# Supplied text:
# another of my bleach projects..this time on a denim jacket



## maureenb (Apr 1, 2011)

I had a pretty paper doily sitting around ,from a wedding we had gone to a few years ago,I had intended to frame it..the lights finally went on yesterday..and voila! my denim jacket went from plain to cool!


----------



## Busy girl (May 15, 2011)

Wow. That's really nice.


----------



## janielha (Dec 20, 2012)

Very pretty! :sm24:


----------



## Loee (Jan 2, 2016)

Beautiful. Clever girl


----------



## Knitting Gamma (Sep 7, 2014)

That is so pretty


----------



## yarnfrog (Jul 24, 2011)

Instructions please. That is so beautiful. I love it.


----------



## scrapbookbabs (Nov 24, 2014)

Love it


----------



## willi66 (Aug 30, 2012)

Nice


----------



## krashdragon (Nov 7, 2014)

Cool. How did you do that?


----------



## Ettenna (May 3, 2013)

Wow-the edges are so good-how did you get them so crisp?


----------



## maureenb (Apr 1, 2011)

just mix 1/2 water,1/2 bleach put in a spray bottle,and using a stencil,pattern cut from a coloring book(use your imagination).stick it down,and spray.Be sure the shirt,or jacket is 100% cotton,and pat off the excess wetness,rinse in cold water..Do not let the mixture sit on for more than a few minutes,or holes will appear,especially in cotton t shirts.


----------



## maureenb (Apr 1, 2011)

krashdragon said:


> Cool. How did you do that?


I traced a plate that was bigger than the doily,cut out the hole from a sheet of freezer paper,ironed that down first,then put the doily in the center..hope this helps.Most of my other projects were knock around t shirts,so I let the bleach fall where it wanted to


----------



## crafterwantabe (Feb 26, 2013)

# Entries provided:
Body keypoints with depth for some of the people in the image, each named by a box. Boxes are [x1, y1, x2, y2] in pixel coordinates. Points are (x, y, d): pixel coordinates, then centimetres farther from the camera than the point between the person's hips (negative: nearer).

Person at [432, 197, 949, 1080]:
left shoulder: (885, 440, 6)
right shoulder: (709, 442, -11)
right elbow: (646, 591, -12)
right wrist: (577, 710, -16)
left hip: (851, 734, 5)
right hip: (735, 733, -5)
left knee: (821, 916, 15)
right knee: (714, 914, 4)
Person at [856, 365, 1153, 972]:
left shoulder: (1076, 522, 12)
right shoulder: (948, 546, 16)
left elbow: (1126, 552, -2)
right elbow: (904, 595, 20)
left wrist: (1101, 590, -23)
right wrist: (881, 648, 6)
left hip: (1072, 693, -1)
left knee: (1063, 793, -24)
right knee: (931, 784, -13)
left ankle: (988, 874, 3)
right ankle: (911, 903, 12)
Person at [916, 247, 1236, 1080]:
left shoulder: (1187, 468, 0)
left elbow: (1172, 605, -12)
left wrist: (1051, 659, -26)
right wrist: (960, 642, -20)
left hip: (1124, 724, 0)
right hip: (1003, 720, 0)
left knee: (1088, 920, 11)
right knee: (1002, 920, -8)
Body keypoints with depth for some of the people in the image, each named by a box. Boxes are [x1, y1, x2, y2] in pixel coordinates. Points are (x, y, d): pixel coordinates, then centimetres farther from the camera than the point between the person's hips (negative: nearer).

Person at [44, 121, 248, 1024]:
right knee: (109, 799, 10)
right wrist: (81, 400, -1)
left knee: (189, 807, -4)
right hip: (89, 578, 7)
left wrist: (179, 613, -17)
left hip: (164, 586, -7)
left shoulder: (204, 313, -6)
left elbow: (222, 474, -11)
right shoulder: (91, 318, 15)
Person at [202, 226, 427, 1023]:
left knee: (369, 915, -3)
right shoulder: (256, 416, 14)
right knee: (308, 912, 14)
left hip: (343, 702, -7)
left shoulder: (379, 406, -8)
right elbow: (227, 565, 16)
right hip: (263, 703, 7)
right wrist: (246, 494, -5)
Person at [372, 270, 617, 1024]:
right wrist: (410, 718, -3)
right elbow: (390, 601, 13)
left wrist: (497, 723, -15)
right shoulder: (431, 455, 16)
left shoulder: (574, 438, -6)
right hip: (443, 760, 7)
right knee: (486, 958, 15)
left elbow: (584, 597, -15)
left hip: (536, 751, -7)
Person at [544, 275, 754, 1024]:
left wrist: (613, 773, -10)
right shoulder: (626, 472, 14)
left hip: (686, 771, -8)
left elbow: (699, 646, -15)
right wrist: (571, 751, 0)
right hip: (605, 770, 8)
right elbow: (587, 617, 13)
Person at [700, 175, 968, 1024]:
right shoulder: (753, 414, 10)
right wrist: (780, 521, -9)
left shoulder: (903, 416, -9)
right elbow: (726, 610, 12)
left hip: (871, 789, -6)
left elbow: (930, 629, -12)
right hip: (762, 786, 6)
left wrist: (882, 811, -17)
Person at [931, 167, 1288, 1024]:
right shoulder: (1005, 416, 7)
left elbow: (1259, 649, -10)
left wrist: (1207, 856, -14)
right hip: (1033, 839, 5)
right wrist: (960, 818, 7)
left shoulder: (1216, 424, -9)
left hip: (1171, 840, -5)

# What to do:
**A)** From the bleach-jacket thread, list the username of every poster whose post is dated in 2014.
**B)** According to the bleach-jacket thread, what proportions of water and bleach go into the spray bottle?
**C)** Reproduce word for word the passage of the bleach-jacket thread that starts at "## Ettenna (May" and ends at "cotton t shirts.".
Use only the bleach-jacket thread to complete these tasks, not the rows.

# Answer section:
**A)** Knitting Gamma, scrapbookbabs, krashdragon

**B)** Half water and half bleach.

**C)**
## Ettenna (May 3, 2013)

Wow-the edges are so good-how did you get them so crisp?


----------



## maureenb (Apr 1, 2011)

just mix 1/2 water,1/2 bleach put in a spray bottle,and using a stencil,pattern cut from a coloring book(use your imagination).stick it down,and spray.Be sure the shirt,or jacket is 100% cotton,and pat off the excess wetness,rinse in cold water..Do not let the mixture sit on for more than a few minutes,or holes will appear,especially in cotton t shirts.